Louise Benson

Watching Jarvis Cocker sneak onto the stage of a brightly lit, austere Cambridge lecture theatre was naturally an experience riddled with incongruities. He looked as though he had fallen out of our collective imagination from his iconic days with Pulp (the specs, the hair, the suit, the brogues, the flop, the twang) still every inch the unlikely, outsider rock star. Yet here he was in Cambridge, of all places, not so much out of place but rather bemused by the place, with the objective of the evening proving his status as a poet rather than simply a lyricist.

'Back stage' (actually a lecturer’s prep room) we sit with Cocker for a few fragmented moments to talk about poets and pop. The transformation from pop star to pop poet is a change he resolutely denies, with his humility providing a marked contrast to the analytical scrutiny his songs can be exposed to in the lecture hall. With his trademark sardonic humour he begins by claiming that, in many cases, "words don't matter in songs," pointing to the nonsensical lyrics to the classic 50s rock song 'Louie Louie.' Writing lyrics was never something he wanted to do; it was merely necessary, the irritating side of being the singer of a band.

Part of this modesty is disingenuous, of course: later, he jokes that having his lyrics published didn't change the way he viewed them, "because I always thought they were alright, I'm a bighead. Having said that lyrics aren't important, they've obviously been important to me as I've spent my life writing them." Not only have his lyrics consumed large parts of his life, they also act as a record of it: "this book is the closest thing I have to a life story, or a diary."

Although he admits to the autobiographical nature of many of his lyrics, Cocker maintains that there must always be "an element of mystery to songwriting, otherwise it's boring.” Part of the effort to categorise his lyrics as poetry seems to be energised by the same analytical force fostered by academia, which arguably detracts from some of the "mystery" he seems to find exciting. Indeed, discussing his obsession with writing about mundane details, Cocker claims that a large part of why he writes is to fix these seemingly insignificant things in time, to record them rather than to pick them apart; fundamentally, he says, "I hate change."

The account he gives of his songwriting process certainly defies fixed analysis:  an earlier method consisted of "leaving all the writing 'til the last minute. In a blind panic, I'd get all my notebooks out and get really drunk and try to write them all in one night." This meant that he does not even recollect writing the harrowing Pulp track, 'This is Hardcore': "all I had was the title. I left that one until the end when I was completely blind drunk, so I don't remember having written it at all.

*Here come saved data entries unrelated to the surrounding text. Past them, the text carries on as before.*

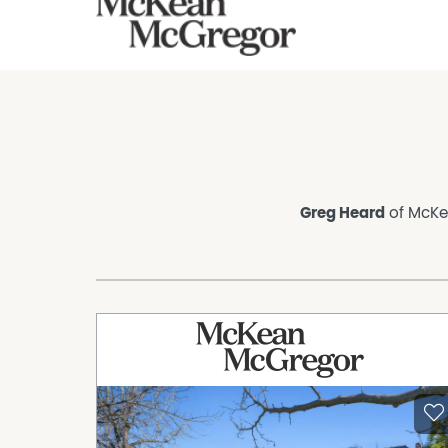
Greg Heard
of McKea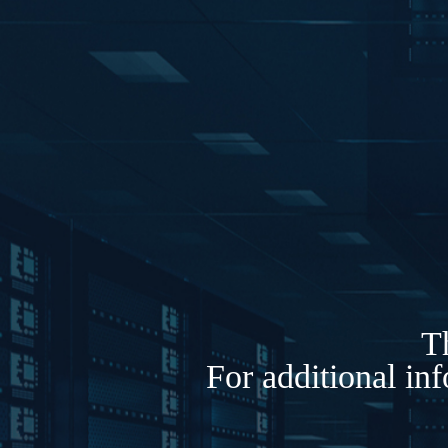
Th
For additional in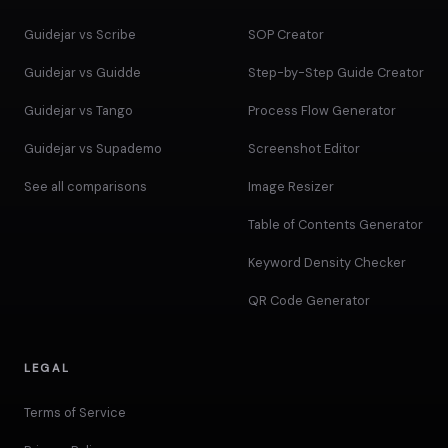
Guidejar vs Scribe
SOP Creator
Guidejar vs Guidde
Step-by-Step Guide Creator
Guidejar vs Tango
Process Flow Generator
Guidejar vs Supademo
Screenshot Editor
See all comparisons
Image Resizer
Table of Contents Generator
Keyword Density Checker
QR Code Generator
LEGAL
Terms of Service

I woke up in the morning and saw these words and thought 'oh, where did that come from?'

"Sometimes things come from a place that you're not conscious of getting them from; you have to take into account the fact that a lot of what's making it work is something outside of the words."  This may not be a fixed, formal Cambridge vision of writing, but it's very Cocker: he's light-hearted and amiable throughout our chat, but never detached. These songs may have come from nowhere, but there is certainly something profound at work.

Self-deprecating jokes about returning from Cambridge "with a scarf on, very poetic" rub up against the fact that his lyrics were published by the renowned Faber, "with a proper Faber cover, not a cover with my face on it. I was very adamant about that: I wanted to present it as plainly as possible." 

In this unassuming presentation, there is an honesty that is far more profound than any self-consciously poetic lyricism: "when people arrange their lyrics sheets so that it looks nice and poetic, that's when you get really bad stuff produced. When pop music or rock music starts to think it's poetic, that's usually when it really isn't at all. There are certain writers who write pop lyrics that can achieve the status of poetry, but not when they try too hard to do that." 

Ultimately, that's what a lot of the discussion trying to position Cocker's lyrics as poetry seems to be: trying too hard to categorise something that should perhaps maintain some of its mystery. Despite any meticulous attempts to dissect them, to analyse their form, to elevate them, or demote them, their effect remains, in Cocker's terms, "something outside of the words": delightful, articulate snapshots of life's little and not so little mysteries to be savoured, not dissected.